Durban - EFF Commander-In-Chief Julius Malema says his party Labour Desk will be ready throughout the country to fight for workers who will be victimised by their employers for taking part in the party’s national shutdown on March 20.
Malema was on Wednesday briefing the media on the state of readiness for Monday’s national shutdown at the party’s Winnie Mandela House headquarters in Braamfontein, Joburg.
Among other things, the march is aimed at pushing President Cyril Ramaphosa into resigning following his Phala Phala scandal in which millions of dollars were stolen during a break-in at the farm in Limpopo in February 2020. It will also highlight the plight of load shedding, unemployment and a stagnant economy.
“How do you apply ‘no work no pay’ when I decided I am coming to work and the roads are closed by protesters and I can’t have access to work? It’s not me who decided not to come to work, I was readily available.
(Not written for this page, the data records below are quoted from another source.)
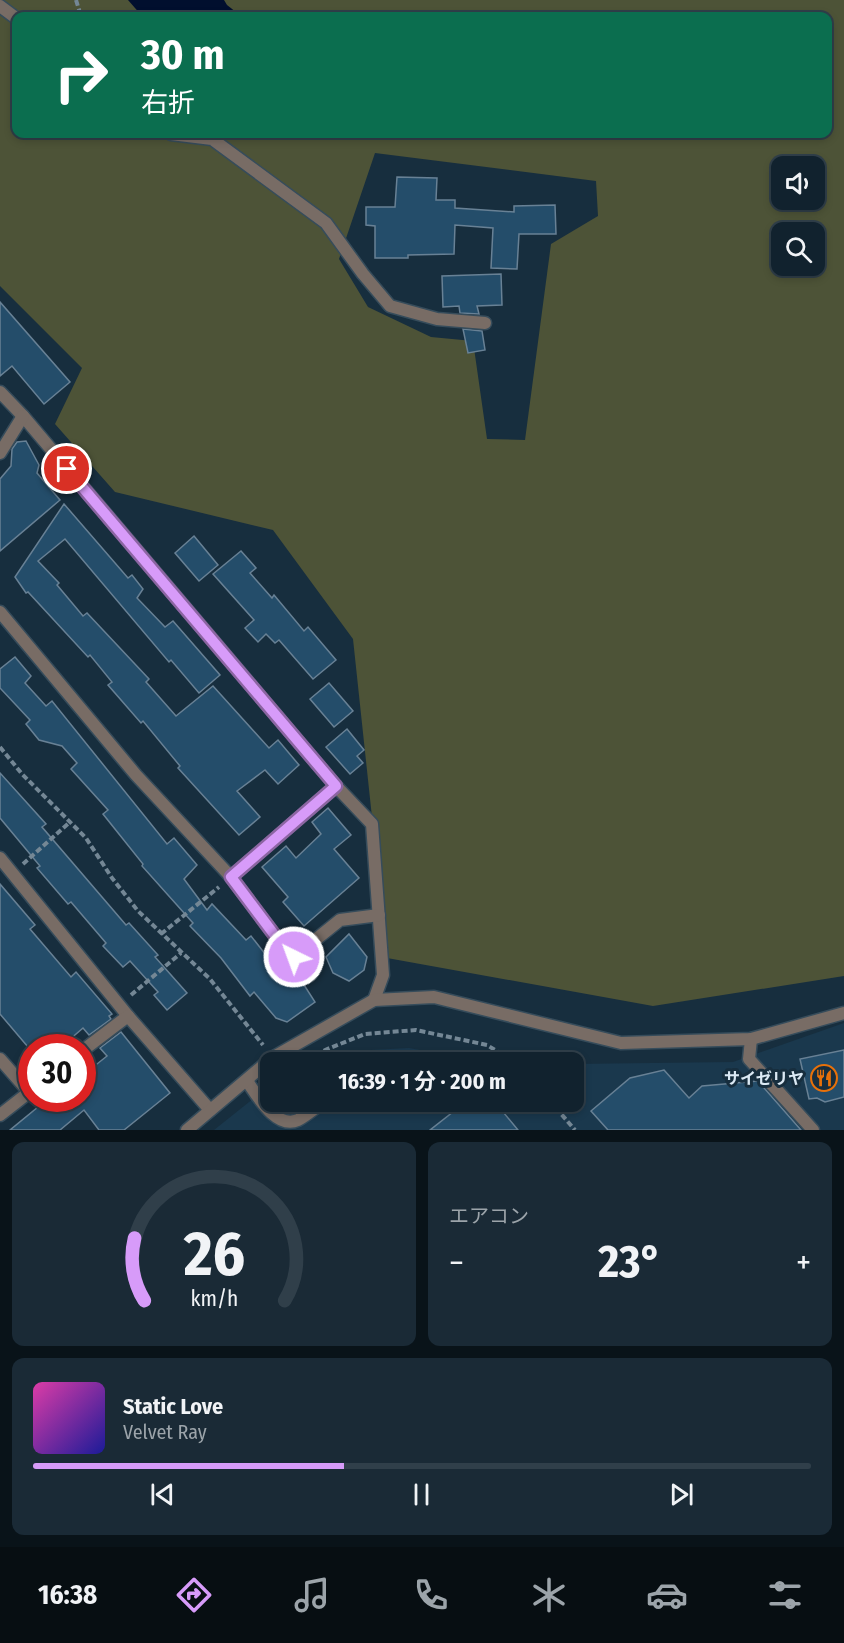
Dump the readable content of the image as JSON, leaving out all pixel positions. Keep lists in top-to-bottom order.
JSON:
{
  "places": {
    "restaurant": ["サイゼリヤ"]
  },
  "page": {
    "turn": ["30 m", "右折"],
    "limit": "30",
    "trip": "16:39 · 1 分 · 200 m",
    "tile": "エアコン",
    "heat": ["−", "23°", "+"],
    "song": ["Static Love", "Velvet Ray"],
    "tabs": "16:38",
    "gauge": ["26", "km/h"]
  }
}
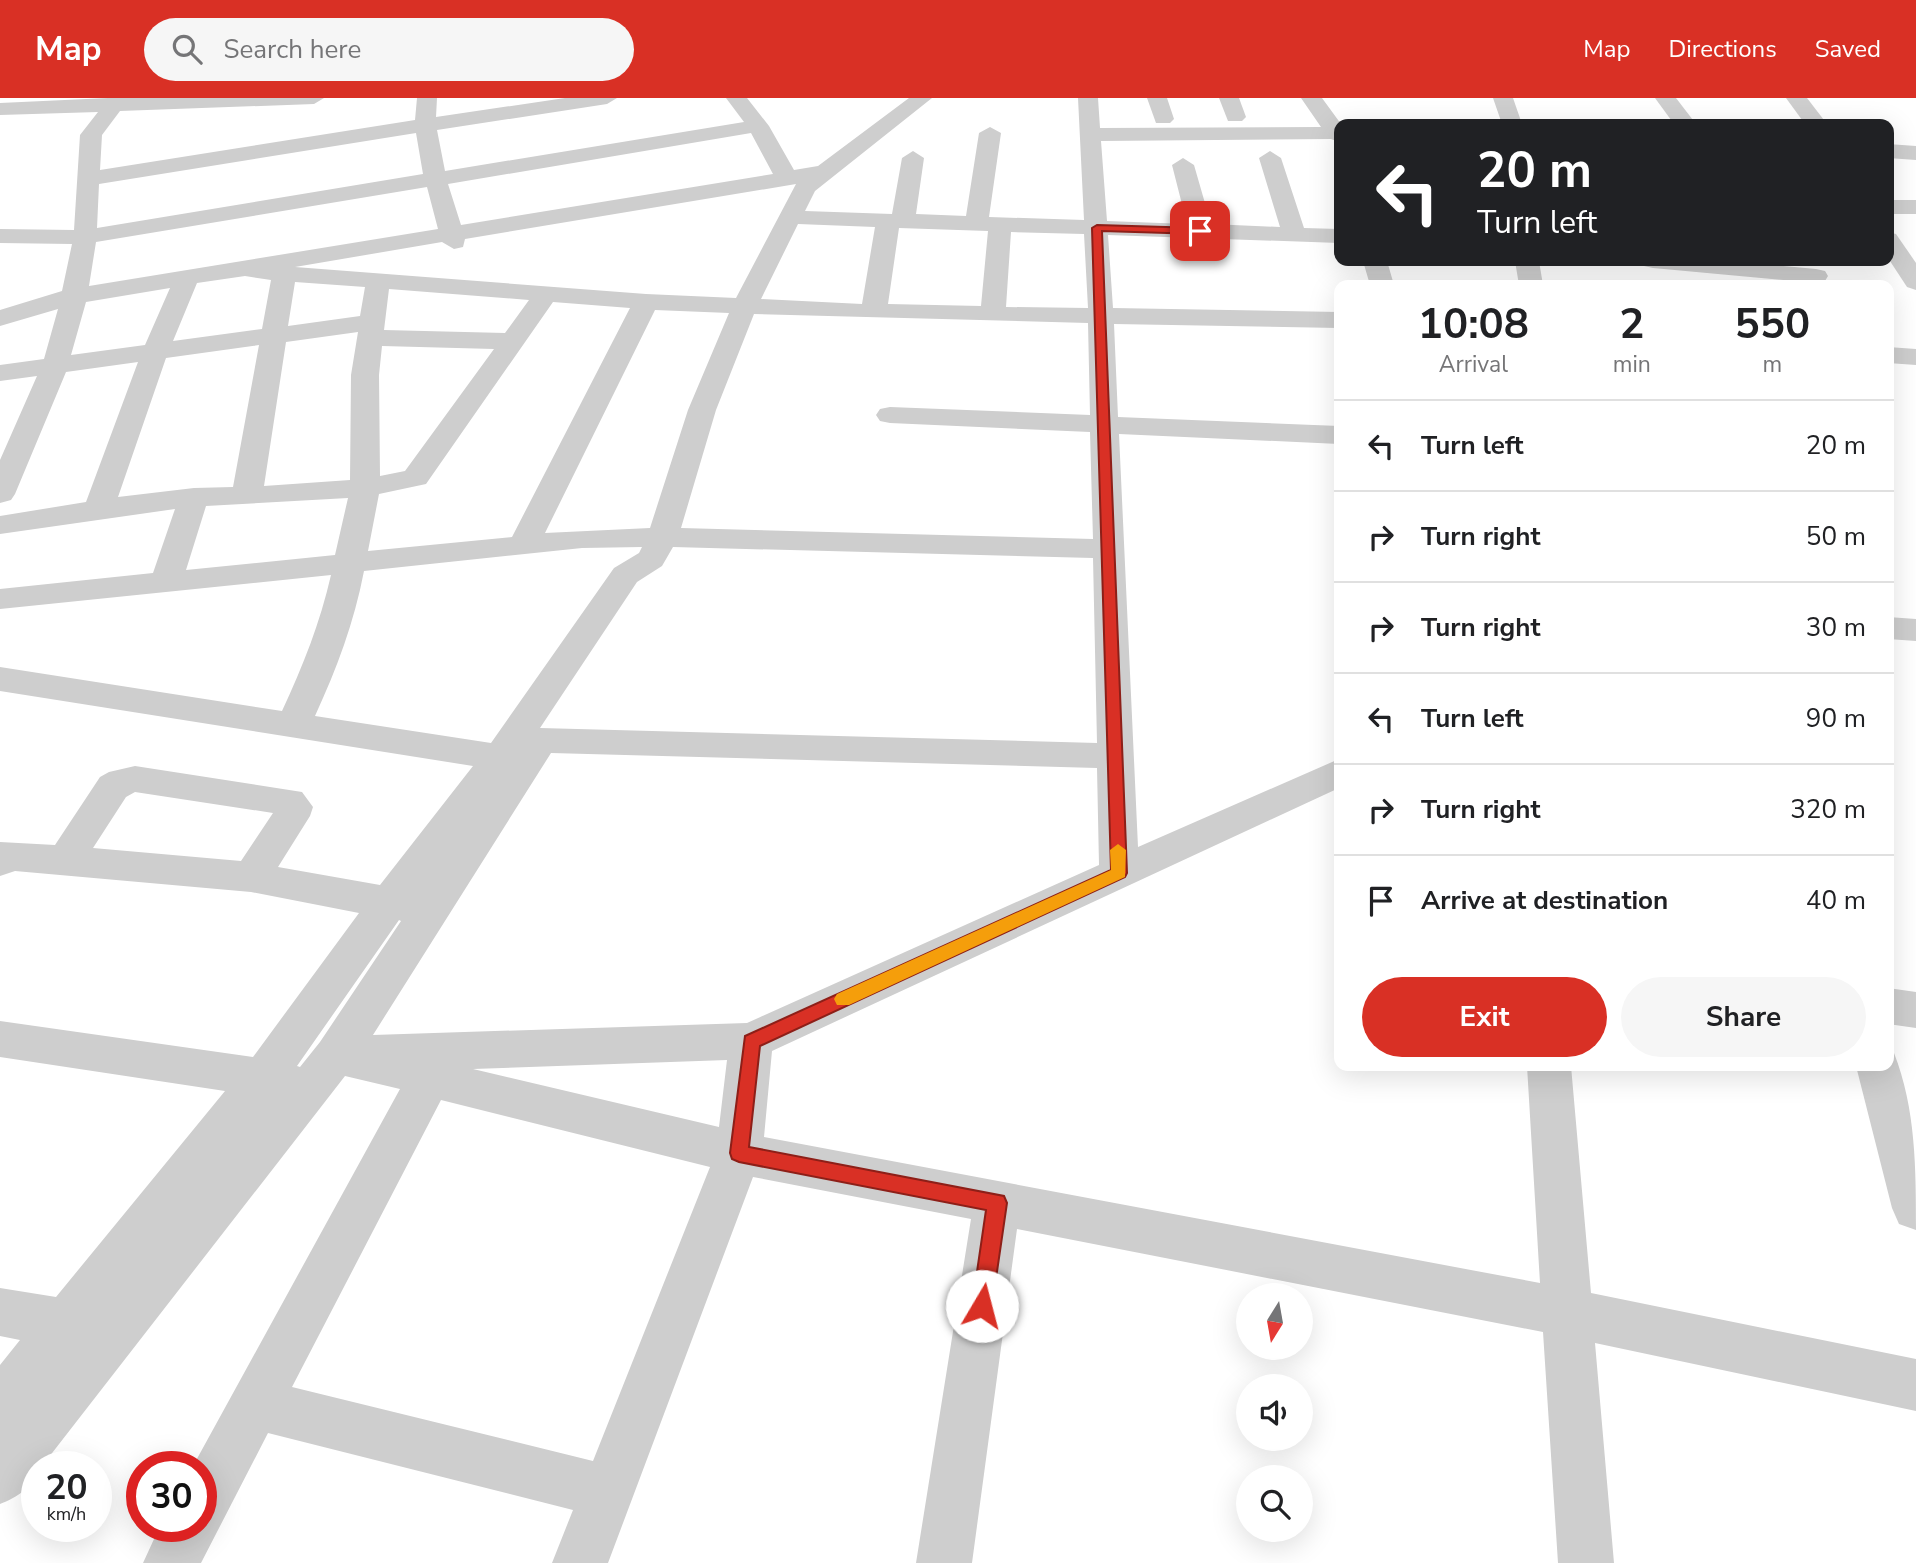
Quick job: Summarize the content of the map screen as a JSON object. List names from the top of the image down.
{
  "north": "bottom",
  "page": {
    "header": "Map",
    "search": "Search here",
    "nav": ["Map", "Directions", "Saved"],
    "turn": ["20 m", "Turn left"],
    "eta": [
      "10:08",
      "Arrival",
      "2",
      "min",
      "550",
      "m"
    ],
    "list": [
      {
        "name": "Turn left",
        "value": "20 m"
      },
      {
        "name": "Turn right",
        "value": "50 m"
      },
      {
        "name": "Turn right",
        "value": "30 m"
      },
      {
        "name": "Turn left",
        "value": "90 m"
      },
      {
        "name": "Turn right",
        "value": "320 m"
      },
      {
        "name": "Arrive at destination",
        "value": "40 m"
      }
    ],
    "buttons": ["Exit", "Share"],
    "speed": "20 km/h",
    "limit": "30"
  }
}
“It happens every day in South Africa when we wake up, the roads are closed and we can’t get to work. What happens in that context? That’s what is going to happen. No one can say to a worker ‘no you didn’t come to work, you went to the protest therefore you are not going to be paid. No I was readily available, there was no bus, there was no taxi’,” Malema said.
He said in other areas the EFF had a mutual agreement with taxi associations to close down and not to operate on the day.
He said their shutdown would be the beginning of a revolution that could start on March 20 and never stop.
“There is a possibility that it might not stop. What if that is the beginning of the revolution? We have a date with the 20th of March, we are not here for the first time when we removed Zuma these are some of the first steps we took.
“It was not on the same day that we said Zuma must fall that Zuma fell. It took a number of activities for us to arrive when we said Zuma must fall. This is the beginning of the revolution, we said to you Ramaphosa will never have peace.
“As long as he violated his oath of office he will never be a friend of the EFF and that is where we are,” Malema said.
He added that an instruction had been given to protesters in Phoenix, north of Durban, to protect themselves.
This follows the violence in Phoenix where 36 people were shot dead or hacked to death during the July 2021 unrests, characterised by mass looting and the death of over 350 people across the two provinces, that engulfed KwaZulu-Natal and parts of Gauteng.
“We know what those people are capable of, they must not outnumber you, they must not outsmart you. If they come with the same attitude, give them the same attitude twice. We are ready for Phoenix, we are ready for them. We are not going there like children, we are going into it ready for anything, if action is called upon that order will be given and we’ll respond,” Malema said.